• [Text segment]
When used herein the following terms shall have the respective meanings ascribed thereto below:
Applicable Laws means the federal laws of the United States and the statutes of the State of North Carolina which a lawyer in North Carolina exercising customary professional diligence would recognize as generally applicable to transactions of the type contemplated by the Transaction Documents (defined below) entered into by entities in unregulated industries.
Court Order means any judicial or administrative judgment, order, decree, or arbitral decision that (a) names an Opinion Party and is specifically directed to it or its properties and (b) either (i) is disclosed in the Transaction Documents (including the disclosure schedules thereto) or (ii) is known to us without independent investigation or inquiry.
North Carolina Opinion Parties means Belk Administration, Belk International, Belk Services, Belk Center, Belk Accounts, Belk Virginia, Belk Gift, Belk Merchandising, Belk Texas Holdings, Belk Department Stores and Belk Ecommerce.
Operating Documents means, with respect to any corporation, limited liability company, partnership, limited partnership, limited liability partnership or other entity, the bylaws, operating agreement, partnership agreement, limited partnership agreement or other applicable similar documents governing the operation or management of such entity.
Organizational Documents means, with respect to any corporation, limited liability company, partnership, limited partnership, limited liability partnership or other entity, the articles of incorporation, certificate of incorporation, articles of organization,
EXHIBIT 4.4(b)

• [Material]
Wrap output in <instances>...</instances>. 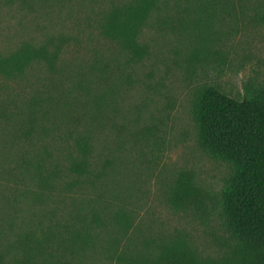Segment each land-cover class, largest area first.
<instances>
[{"label": "trees", "instance_id": "trees-1", "mask_svg": "<svg viewBox=\"0 0 264 264\" xmlns=\"http://www.w3.org/2000/svg\"><path fill=\"white\" fill-rule=\"evenodd\" d=\"M33 4L0 0V7ZM154 18L160 31L187 37L188 64L208 72L217 70L209 60L222 56L226 32L218 22L231 23L235 30L245 24L264 27V0H112L101 32L127 60L114 69L94 61L76 83L91 103L74 101L77 107L67 113H60L49 82L28 80L35 65L57 72L66 39L24 42L10 53L0 51V264H264L262 84L248 83L241 96L210 82L194 90L191 111L198 145L212 159L226 163L230 173L220 197L209 201L212 197L194 173L181 170L171 183L168 201L176 211L206 215L213 210L226 233L217 247L207 249L181 233L135 247L124 243L134 218L120 193H110L113 175L107 180V166L98 165L92 127H103L105 115L114 111L105 105L110 95L134 85L130 68L150 54L141 39ZM94 80L99 88L95 93L90 86ZM56 118L66 120L57 126L66 125V152H53L47 144L37 148L35 142L41 133L48 134L47 124ZM150 132L141 131L143 137ZM13 181L9 195L1 190ZM21 205L31 216L19 220ZM107 231L112 234L108 240L103 237Z\"/></svg>", "mask_w": 264, "mask_h": 264}, {"label": "rangeland", "instance_id": "rangeland-1", "mask_svg": "<svg viewBox=\"0 0 264 264\" xmlns=\"http://www.w3.org/2000/svg\"><path fill=\"white\" fill-rule=\"evenodd\" d=\"M33 1L34 8L0 7V51L10 53L24 42L47 44L66 39L57 72L35 65L28 80L50 83V94L60 113L77 107L72 106L74 101L90 104L92 98H83L77 88L78 77L96 60L100 66L108 63L110 69L127 60L118 45L101 32L102 19L112 0ZM154 20L141 39L149 46L150 54L130 68L134 85L110 95L105 105H112L114 111L105 115L103 127H92L95 157L100 168L107 166V180L113 175L108 182L110 193L118 191L133 215L134 227L124 243L135 247L144 240L181 233L202 247L215 249L226 234L219 216L213 210L206 215L176 211L168 201L169 189L177 173L187 169L212 197L209 201L220 197L230 168L209 157L198 145L191 111L194 90L210 82L232 96H241L248 83L264 85V27L245 24L235 30L231 23L218 22L226 32L221 37L222 56L209 60L217 70L203 72L199 66L188 64V38L160 31ZM90 82L93 93L98 92V82ZM61 121L66 120L56 118L47 124L50 130L46 136L41 133L35 142L37 148L47 144L53 152H66V125L57 128ZM144 129L153 133L143 137ZM131 131L138 135H129ZM11 188H15L14 181L1 190L9 195ZM18 209L19 220L31 216L25 206ZM103 237L108 240L112 234L107 231Z\"/></svg>", "mask_w": 264, "mask_h": 264}]
</instances>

• [Task instructions]
1. Summarize the definitions text in three sentences.
2. Carry on the definitions text from the point where it stops.

• [Response list]
1. The definitions text defines Applicable Laws as the federal laws of the United States and the North Carolina statutes that a North Carolina lawyer exercising customary professional diligence would recognize as generally applicable to transactions of the type contemplated by the Transaction Documents, entered into by entities in unregulated industries. A Court Order is any judicial or administrative judgment, order, decree, or arbitral decision that names an Opinion Party and is specifically directed to it or its properties. Such an order must also be either disclosed in the Transaction Documents or known without independent investigation or inquiry, and the text lists eleven Belk entities as the North Carolina Opinion Parties and defines Operating Documents as the bylaws, operating or partnership agreements, or similar documents governing an entity's operation or management.

2.
(to Note Purchase Agreement)
certificate of limited partnership or other applicable similar organizational or charter documents relating to the creation of such entity.
The phrases to our knowledge and known to us mean the conscious awareness by lawyers in the primary lawyer group of factual matters such lawyers recognize as being relevant to the opinion or confirmation so qualified. Primary lawyer group means Richard Hazlett and Matt Mitchell, who are the lawyers in this firm actively involved in reviewing and negotiating the Transaction Documents. An opinion given to our knowledge means no member of the primary lawyer group has such conscious awareness of facts that would render such opinion untrue.
For purposes of rendering this opinion, we have examined the following documents:
(i) the Note Purchase Agreement;
(ii) the Notes being delivered on the date thereof;
(iii) the Certificate of Good Standing of the Delaware Secretary of State dated January , 2012, with respect to Belk (the Delaware SOS Certificate) and the Certificate of Authorization from the North Carolina Secretary of State dated January , 2012, with respect to Belk (the Belk Authorization Certificate);
(iv) the Certificates of Existence of the North Carolina Secretary of State dated January , 2012, with respect to the North Carolina Opinion Parties (the North Carolina SOS Certificates);
(v) the Organizational Documents of Belk and each North Carolina Opinion Party certified as of a recent date by the Secretary of State, or other appropriate officer, of the jurisdiction of organization of Belk and each North Carolina Opinion Party;
(vi) Operating Documents of Belk and each North Carolina Opinion Party;
(vii) authorizing resolutions of the Board of Directors or managing members, as applicable, of Belk and each North Carolina Opinion Party dated November 21, 2011, and specimen signatures of officers of Belk and each North Carolina Opinion Party authorized to execute and deliver the Transaction Documents described below, all as certified as of the date hereof by the Secretary of Belk and each North Carolina Opinion Party; and
(viii) copies of the contracts, agreements, leases and other documents identified to us by Belk as material to the business of Belk and its subsidiaries taken as a whole, all of which are listed on Exhibit A hereto (collectively, the Designated Contracts).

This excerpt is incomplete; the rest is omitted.